Agora, porém, os pais se sentem perdidos, sem compreender por que lá atrás disseram que seu filho tinha um risco menor e hoje pedem para levá-lo correndo ao posto. "Algo deu errado, porque não foi passada a mensagem que um risco menor do que o dos idosos, por exemplo, nunca foi um risco zero. Aliás, nem sequer um risco pequeno." Verdade.
A covid-19, sozinha, mata mais crianças no Brasil do que todas as infecções contra as quais existem vacinas juntas. E esse cálculo não sai da minha cabeça, nem da cabeça da minha entrevistada. Muito menos tem a ver com quem gosta de sicrano ou de fulano no lado oposto. Ele é feito em cima de números fornecidos pelo próprio Ministério da Saúde. Portanto, números oficiais do governo federal, colhidos desde o início da pandemia.
Apesar disso, de acordo com a pesquisa da Fiocruz, que ouviu 15.297 pais e responsáveis pelo país, 46,7% deles acreditam piamente que uma criança nunca ou quase nunca desenvolve formas severas da infecção pelo Sars-CoV-2.
Confiança nas autoridades
Há, ainda, dados indicando que um fator decisivo em qualquer lugar do mundo para alguém dar ou deixar de dar uma vacina em seu filho é o discurso das autoridades públicas. Para o bem ou para o mal.
Então, se a gente quer mesmo saber o que aconteceu no Brasil para aumentar a hesitação dos pais em uma virada de ano, basta lembrar que, em janeiro de 2022, houve uma audiência pública sobre a inclusão de crianças entre 5 e 11 anos na campanha de vacinação contra a covid-19.
Parênteses para um comentário da doutora Isabella: "Nenhuma outra vacina que está no calendário infantil — contra sarampo, meningite, o que for — foi alvo de uma audiência pública". Ora, ora, quem é pai ou quem é mãe naturalmente ficou ressabiado ao ver o estardalhaço inédito.
Não bastasse criar a audiência, o governo chamou ilustres representantes do movimento antivacina para discursar. E eles, quase como convidados de honra, se esforçaram para dizer não apenas que o imunizante era perigoso, como se esmeraram em tentar destruir de vez a percepção do risco de uma doença grave no público infantil.

**Atividades propostas**
a) No texto sobre a vacinação infantil contra a covid-19, quantos pais e responsáveis foram ouvidos na pesquisa da Fiocruz?
b) Dê continuidade ao texto sobre a vacinação infantil contra a covid-19, começando logo após a última frase.
Os registros não servem a nenhuma das atividades.

(Dados de estimativa de pose relativa)
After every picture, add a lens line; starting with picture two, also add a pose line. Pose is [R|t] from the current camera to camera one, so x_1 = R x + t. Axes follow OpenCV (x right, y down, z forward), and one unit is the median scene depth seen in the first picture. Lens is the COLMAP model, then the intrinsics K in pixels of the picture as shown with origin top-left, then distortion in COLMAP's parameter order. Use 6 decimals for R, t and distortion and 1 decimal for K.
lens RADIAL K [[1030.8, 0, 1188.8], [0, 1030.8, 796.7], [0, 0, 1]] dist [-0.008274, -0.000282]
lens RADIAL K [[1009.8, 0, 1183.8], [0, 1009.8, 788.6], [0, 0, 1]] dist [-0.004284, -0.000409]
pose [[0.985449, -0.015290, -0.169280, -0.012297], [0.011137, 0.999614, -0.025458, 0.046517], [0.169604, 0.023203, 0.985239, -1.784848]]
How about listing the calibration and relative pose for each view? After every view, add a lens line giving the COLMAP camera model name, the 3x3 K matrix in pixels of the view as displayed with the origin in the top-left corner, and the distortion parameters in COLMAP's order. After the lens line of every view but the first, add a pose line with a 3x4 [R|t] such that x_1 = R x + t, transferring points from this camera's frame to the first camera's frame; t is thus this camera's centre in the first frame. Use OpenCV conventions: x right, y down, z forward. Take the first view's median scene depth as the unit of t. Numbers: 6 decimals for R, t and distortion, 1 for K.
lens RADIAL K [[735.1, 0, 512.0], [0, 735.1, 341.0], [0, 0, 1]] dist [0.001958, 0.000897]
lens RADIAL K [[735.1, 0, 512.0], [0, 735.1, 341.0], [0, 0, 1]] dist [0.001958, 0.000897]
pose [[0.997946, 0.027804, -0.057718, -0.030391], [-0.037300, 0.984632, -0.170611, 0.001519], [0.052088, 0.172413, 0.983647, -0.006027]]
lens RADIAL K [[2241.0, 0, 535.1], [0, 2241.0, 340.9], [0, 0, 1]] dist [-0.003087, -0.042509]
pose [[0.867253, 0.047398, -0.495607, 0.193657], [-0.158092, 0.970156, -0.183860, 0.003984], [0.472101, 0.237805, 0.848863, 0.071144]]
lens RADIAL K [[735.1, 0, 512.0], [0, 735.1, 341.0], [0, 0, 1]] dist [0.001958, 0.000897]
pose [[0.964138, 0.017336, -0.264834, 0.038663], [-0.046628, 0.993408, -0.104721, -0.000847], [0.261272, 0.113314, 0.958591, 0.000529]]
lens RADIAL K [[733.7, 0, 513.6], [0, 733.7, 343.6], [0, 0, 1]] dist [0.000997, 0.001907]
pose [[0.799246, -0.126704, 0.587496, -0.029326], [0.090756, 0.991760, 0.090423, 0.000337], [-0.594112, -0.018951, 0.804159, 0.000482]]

**Respostas**
a) 15.297 pais e responsáveis.

b)
"Vale repetir: o número de mortes em crianças, ignorado por aquelas pessoas, eram do próprio governo", reforça Isabella Balallai. "Foi um espetáculo de incoerência." E a incoerência é um ruído capaz de deixar qualquer um zonzo.
Medo infundado de miocardite em crianças
Para complicar, o imunizante da Pfizer aprovado para a faixa etária infantil foi alvo de fake news sob medida para aterrorizar os pais que ficaram em dúvida sobre o que fazer.
"Na própria audiência pública, mencionaram casos de miocardite",relata a doutora Isabella. Só que os raríssimos casos de miocardite associados a esse imunizante, além de leves, ocorreram em rapazes entre 14 e 24 anos, segundo a médica.
A verdade é a seguinte: até hoje, em 2023, não há um único registro de miocardite em crianças que tenha sido provocada pela vacina. Mas a mentira colou. Tanto que, no estudo da Fiocruz, a imagem falsa de que o imunizante seria muito mais seguro para adultos do que para os pequenos serviu para explicar por que, entre aqueles pais que ainda não tinham vacinado os seus filhos, mais de metade havia completado o próprio esquema vacinal.
Dá para desfazer tantos nós?
"Atualmente, é na faixa etária abaixo dos 11 anos que os casos graves de covid-19 continuam crescendo, enquanto vêm caindo em adolescentes e adultos", conta Isabella Balallai. Mas ela acredita que o cenário poderá mudar.
"Para que que haja uma reação, a primeira medida precisa ser uma campanha de comunicação forte sobre os riscos da doença, levando os pais a entenderem os números que ficaram embaralhados em suas cabeças", opina.
Apenas um pensamento reacende a minha angústia, o da fadiga de tudo. Segundo a tal pesquisa da Fiocruz, neste momento dois em cada cinco brasileiros afirmam que já não prestam atenção em qualquer notícia ou informação sobre a covid-19. Daí que escrevo estas linhas sem tanta certeza de que chegarão em quem ainda hesita em vacinar as crianças.